# Nutcase Vs Rush hour traffic



## Initial P! (Oct 27, 2009)

Madness. I wonder if he/she is still alive


----------



## Boosted (Jun 5, 2008)

Fake, speeded up in places..............apparently.

It's all over the internet, people disputing the validity of it and showing why.


----------



## R32 Combat (Jan 29, 2004)

Reminds me of why I hate motorcyclists.


----------



## Boosted (Jun 5, 2008)

^^^^ I don't imagine any bike rider will be losing any sleep over that.


----------



## R32 Combat (Jan 29, 2004)

Indeed, I sleep on the fact that the cocks are 43 times more likely to die on the roads.


----------



## TAZZMAXX (Mar 9, 2010)

Streethawk lives!


----------



## Initial P! (Oct 27, 2009)

Boosted said:


> Fake, speeded up in places..............apparently.
> 
> It's all over the internet, people disputing the validity of it and showing why.

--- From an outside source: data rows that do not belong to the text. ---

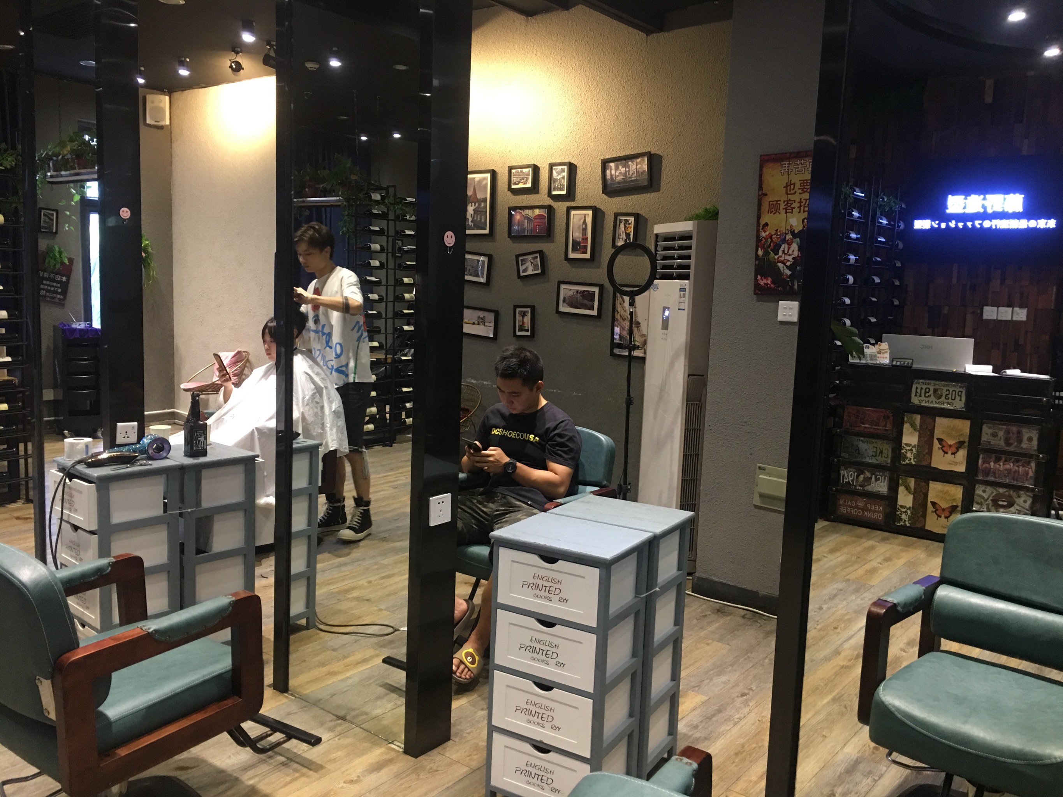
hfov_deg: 61.7
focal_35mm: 29
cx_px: 532
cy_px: 398
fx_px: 891
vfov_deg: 48.2
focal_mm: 4.15
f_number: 2.2
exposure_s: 1/17
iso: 100
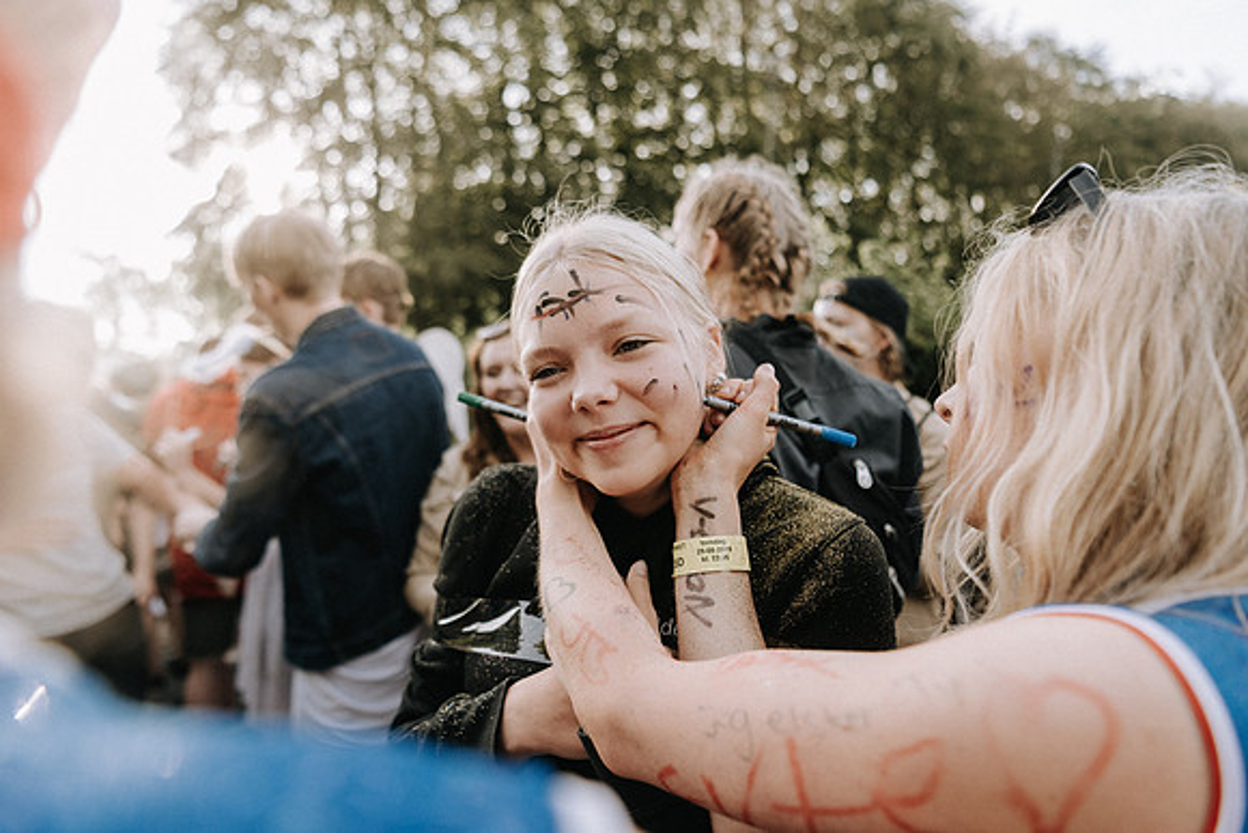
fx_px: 832
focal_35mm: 24
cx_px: 624
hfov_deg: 73.7
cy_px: 416
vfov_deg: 53.2
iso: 160
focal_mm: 24
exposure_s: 1/400
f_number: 2.8
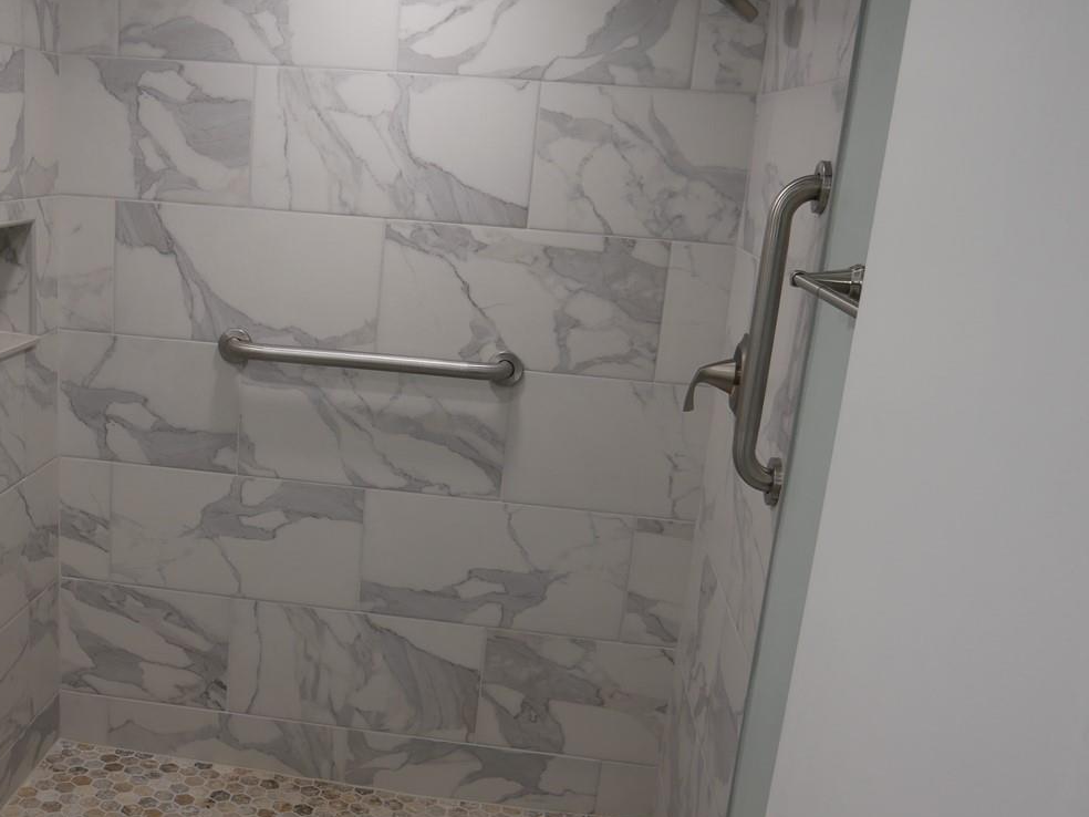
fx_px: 1227
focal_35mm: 39
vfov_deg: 36.7
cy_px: 485
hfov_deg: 46.9
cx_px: 336
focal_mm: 12
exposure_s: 1/80
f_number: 3.5
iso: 200
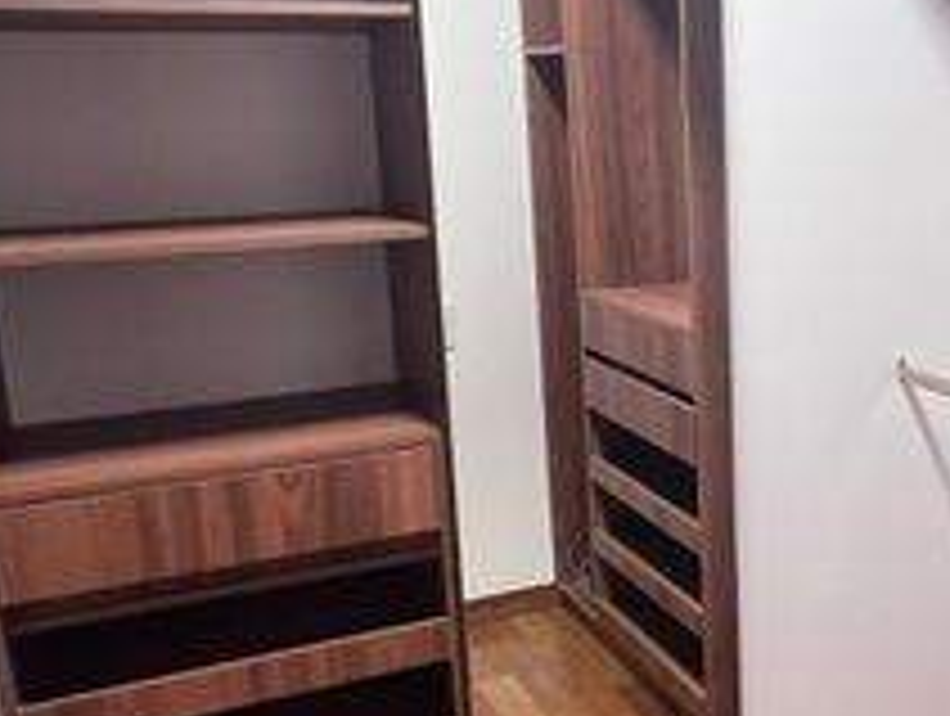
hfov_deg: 42.8
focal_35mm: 41
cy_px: 356
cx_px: 808
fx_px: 1127
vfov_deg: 35.2
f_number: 1.8
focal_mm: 1.57
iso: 250
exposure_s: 1/60
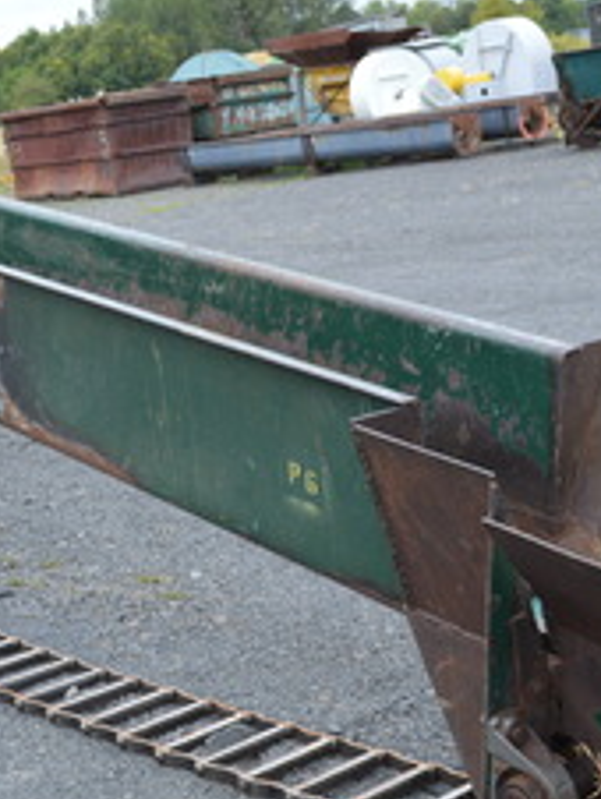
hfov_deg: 20.9
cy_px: 527
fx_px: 1617
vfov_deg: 27.6
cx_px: 173
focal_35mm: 70
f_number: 5.6
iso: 180
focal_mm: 22
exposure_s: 1/125
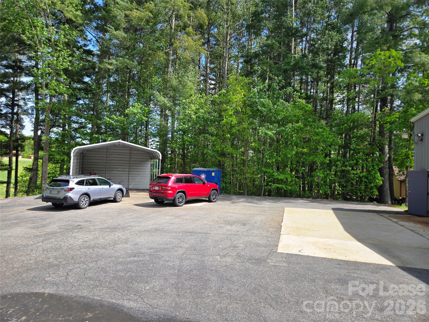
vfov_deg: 58.9
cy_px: 161
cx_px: 214
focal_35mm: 23
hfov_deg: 73.9
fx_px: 285
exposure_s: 1/843
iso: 25
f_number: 1.8
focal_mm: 5.4
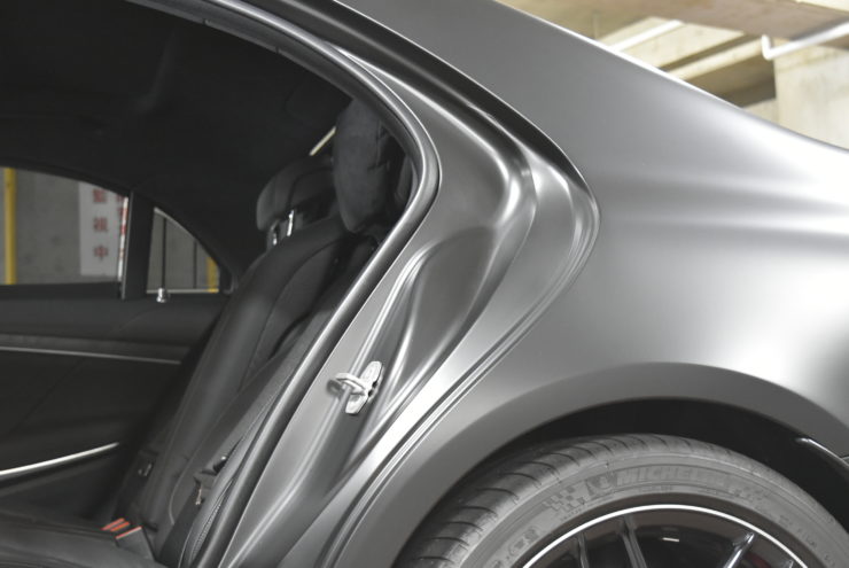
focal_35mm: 52
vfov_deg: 25.8
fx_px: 1239
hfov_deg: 37.8
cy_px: 284
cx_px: 424
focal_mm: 35
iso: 3200
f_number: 4.5
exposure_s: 1/8
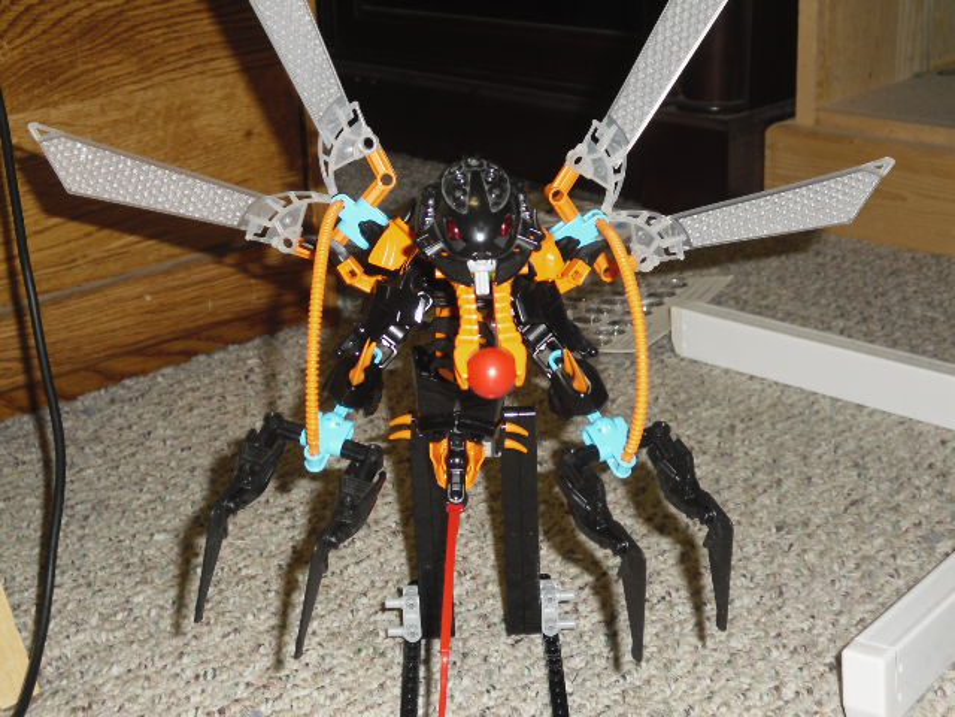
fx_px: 1462
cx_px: 478
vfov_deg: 27.5
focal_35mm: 53
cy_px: 358
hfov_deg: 36.2
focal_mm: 9.4
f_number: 3.8
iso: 200
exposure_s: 1/60
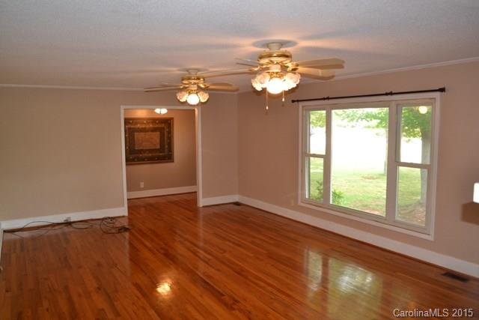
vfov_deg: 48.0
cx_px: 240
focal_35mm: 27
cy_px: 160
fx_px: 359
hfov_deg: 67.4
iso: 400
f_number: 3.5
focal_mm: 18
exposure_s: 1/60
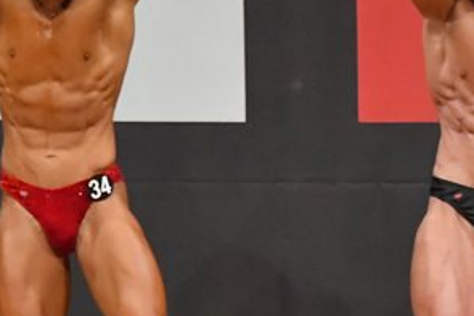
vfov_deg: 1.9
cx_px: 595
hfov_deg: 2.9
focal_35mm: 709
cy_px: 263
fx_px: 9339
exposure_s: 1/400
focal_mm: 180
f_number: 5.6
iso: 9000
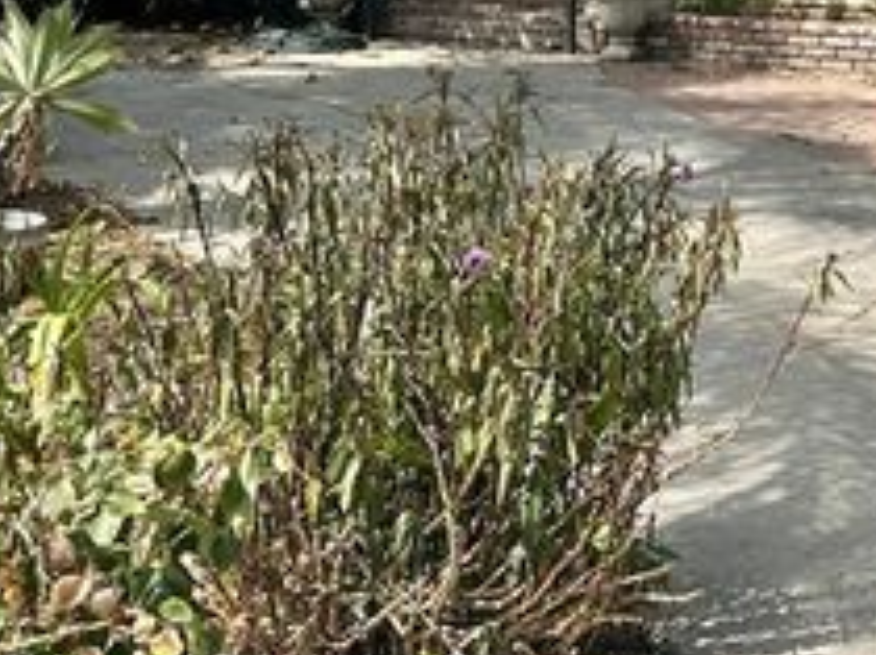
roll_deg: -1.1
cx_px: 738
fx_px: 1845
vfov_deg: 18.9
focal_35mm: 73
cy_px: -152
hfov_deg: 26.1
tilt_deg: -2.0
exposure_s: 1/4184
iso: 80
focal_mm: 6.86
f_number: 1.78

Does look a little sped up at times now you say that.
Bikers in general don't bother me. Just hate tailgaters and weavers.


----------



## Trev (Nov 1, 2003)

Initial P! said:


> Does look a little sped up at times now you say that.
> Bikers in general don't bother me. Just hate tailgaters and weavers.


Firstly - where the hell was the Police?

Secondly - what a pair of c**ks.

:GrowUp:


----------



## Mikeydinho (Jan 30, 2009)

Yar dis disco tech good yar. What a bellend.


----------



## Nigel-Power (Dec 16, 2009)

This video does not seem to be fake or speeded up, it looks genuine to me. it's typical of the madness you'd see on the roads of Moscow, I have been there many times and have seen the madness both in terms of driving and biking first hand. Once a couple of years ago I landed at Shermitova Airport and took one of the Lada taxi's and once we were on the way on the highway, the lada came to a halt, we are in the middle lane of the hightway, the driver comes out of the car and pops the bonnet to have a look what's wrong :chuckle: while cars flying past us at speeds of 50-70 mph. I was sitting at the back seat holding on to dear life scared that some car will ram into us. They do crazy things there I tell ya. There is no such thing as lane discipline, everyone drives everywhere, some decide to drive in between lanes even. I'm surprised in the video the traffic looked more disciplined than I have ever witnessed.


----------



## nick the tubman (Jun 28, 2006)




----------



## andyc (Jul 22, 2007)

Stupid driving, but how slow is that Lotus!


----------



## Initial P! (Oct 27, 2009)

Think nearly everything would look slow against that lambo. Amazes me that people with cars that are clearly 10 tiers below in performance keep trying it on and seem to think they're putting in a noble effort. Why would you record yourself getting raped for performance???:chuckle: Unless he just thinks the dodgy driving is something to behold!


----------



## Nigel-Power (Dec 16, 2009)

R32 Combat said:


> Reminds me of why I hate motorcyclists.


Not all bikers are stupid and a nuisance as they seem, I have had bikes since a young age and I must point out that being considerant for other road users is at upmost consideration for sensible bikers. I believe having experience on riding powerful bikes makes one a much better and safer driver as well. A few idiots should not represent the general motorcyclist community, mostly it's cars which cause danger on the road both for bikes and other motorists. Specially women drivers who are just "blind" and unaware of what's around them. Jump on a bike and experience what it's like out there. You will see how motorists are so inconsiderate of your presence on the road. I actually dislike a lot of careless motorists as it were, and there are plenty of them on the road.


----------



## David-R (Feb 25, 2010)

First vid reminds me of ghost riders lunacy! 

YouTube - Ghost Rider - **** Police


----------



## Fuggles (Jul 3, 2001)

posted before


----------